_PROBLEM DETAILS:_
Every entry must be reproduced word for word.

Source records
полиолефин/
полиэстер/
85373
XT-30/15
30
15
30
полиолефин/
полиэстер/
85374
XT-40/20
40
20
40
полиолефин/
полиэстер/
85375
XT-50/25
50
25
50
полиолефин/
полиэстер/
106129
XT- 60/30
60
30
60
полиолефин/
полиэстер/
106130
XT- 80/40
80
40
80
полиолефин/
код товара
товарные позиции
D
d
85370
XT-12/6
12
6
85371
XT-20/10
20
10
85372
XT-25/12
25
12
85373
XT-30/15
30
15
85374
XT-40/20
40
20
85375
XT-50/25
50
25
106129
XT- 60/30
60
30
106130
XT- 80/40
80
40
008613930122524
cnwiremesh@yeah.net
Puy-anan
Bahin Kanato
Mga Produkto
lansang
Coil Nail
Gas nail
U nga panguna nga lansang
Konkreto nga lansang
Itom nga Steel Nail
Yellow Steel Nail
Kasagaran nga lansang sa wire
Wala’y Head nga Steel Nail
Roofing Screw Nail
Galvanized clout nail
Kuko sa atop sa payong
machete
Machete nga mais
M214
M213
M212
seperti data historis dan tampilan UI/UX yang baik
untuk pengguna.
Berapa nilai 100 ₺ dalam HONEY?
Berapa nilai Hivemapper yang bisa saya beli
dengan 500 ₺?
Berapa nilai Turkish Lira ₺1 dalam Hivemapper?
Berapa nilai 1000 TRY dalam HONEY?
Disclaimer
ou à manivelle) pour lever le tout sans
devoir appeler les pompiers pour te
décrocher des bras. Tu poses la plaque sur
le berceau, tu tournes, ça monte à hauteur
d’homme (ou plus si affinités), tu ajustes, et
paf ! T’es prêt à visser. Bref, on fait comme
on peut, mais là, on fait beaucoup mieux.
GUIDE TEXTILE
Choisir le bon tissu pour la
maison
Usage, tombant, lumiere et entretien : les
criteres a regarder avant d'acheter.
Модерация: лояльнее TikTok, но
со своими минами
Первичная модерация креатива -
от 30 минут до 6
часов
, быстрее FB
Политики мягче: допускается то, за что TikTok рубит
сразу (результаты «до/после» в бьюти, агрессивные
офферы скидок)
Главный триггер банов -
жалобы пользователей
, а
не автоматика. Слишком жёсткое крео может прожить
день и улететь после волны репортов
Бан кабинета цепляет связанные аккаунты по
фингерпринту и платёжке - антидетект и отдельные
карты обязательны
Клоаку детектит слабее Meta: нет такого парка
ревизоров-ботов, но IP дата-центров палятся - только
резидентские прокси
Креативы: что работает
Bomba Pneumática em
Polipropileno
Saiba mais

_RESULT BELOW:_
полиолефин/
полиэстер/
85373
XT-30/15
30
15
30
полиолефин/
полиэстер/
85374
XT-40/20
40
20
40
полиолефин/
полиэстер/
85375
XT-50/25
50
25
50
полиолефин/
полиэстер/
106129
XT- 60/30
60
30
60
полиолефин/
полиэстер/
106130
XT- 80/40
80
40
80
полиолефин/
код товара
товарные позиции
D
d
85370
XT-12/6
12
6
85371
XT-20/10
20
10
85372
XT-25/12
25
12
85373
XT-30/15
30
15
85374
XT-40/20
40
20
85375
XT-50/25
50
25
106129
XT- 60/30
60
30
106130
XT- 80/40
80
40
008613930122524
cnwiremesh@yeah.net
Puy-anan
Bahin Kanato
Mga Produkto
lansang
Coil Nail
Gas nail
U nga panguna nga lansang
Konkreto nga lansang
Itom nga Steel Nail
Yellow Steel Nail
Kasagaran nga lansang sa wire
Wala’y Head nga Steel Nail
Roofing Screw Nail
Galvanized clout nail
Kuko sa atop sa payong
machete
Machete nga mais
M214
M213
M212
seperti data historis dan tampilan UI/UX yang baik
untuk pengguna.
Berapa nilai 100 ₺ dalam HONEY?
Berapa nilai Hivemapper yang bisa saya beli
dengan 500 ₺?
Berapa nilai Turkish Lira ₺1 dalam Hivemapper?
Berapa nilai 1000 TRY dalam HONEY?
Disclaimer
ou à manivelle) pour lever le tout sans
devoir appeler les pompiers pour te
décrocher des bras. Tu poses la plaque sur
le berceau, tu tournes, ça monte à hauteur
d’homme (ou plus si affinités), tu ajustes, et
paf ! T’es prêt à visser. Bref, on fait comme
on peut, mais là, on fait beaucoup mieux.
GUIDE TEXTILE
Choisir le bon tissu pour la
maison
Usage, tombant, lumiere et entretien : les
criteres a regarder avant d'acheter.
Модерация: лояльнее TikTok, но
со своими минами
Первичная модерация креатива -
от 30 минут до 6
часов
, быстрее FB
Политики мягче: допускается то, за что TikTok рубит
сразу (результаты «до/после» в бьюти, агрессивные
офферы скидок)
Главный триггер банов -
жалобы пользователей
, а
не автоматика. Слишком жёсткое крео может прожить
день и улететь после волны репортов
Бан кабинета цепляет связанные аккаунты по
фингерпринту и платёжке - антидетект и отдельные
карты обязательны
Клоаку детектит слабее Meta: нет такого парка
ревизоров-ботов, но IP дата-центров палятся - только
резидентские прокси
Креативы: что работает
Bomba Pneumática em
Polipropileno
Saiba mais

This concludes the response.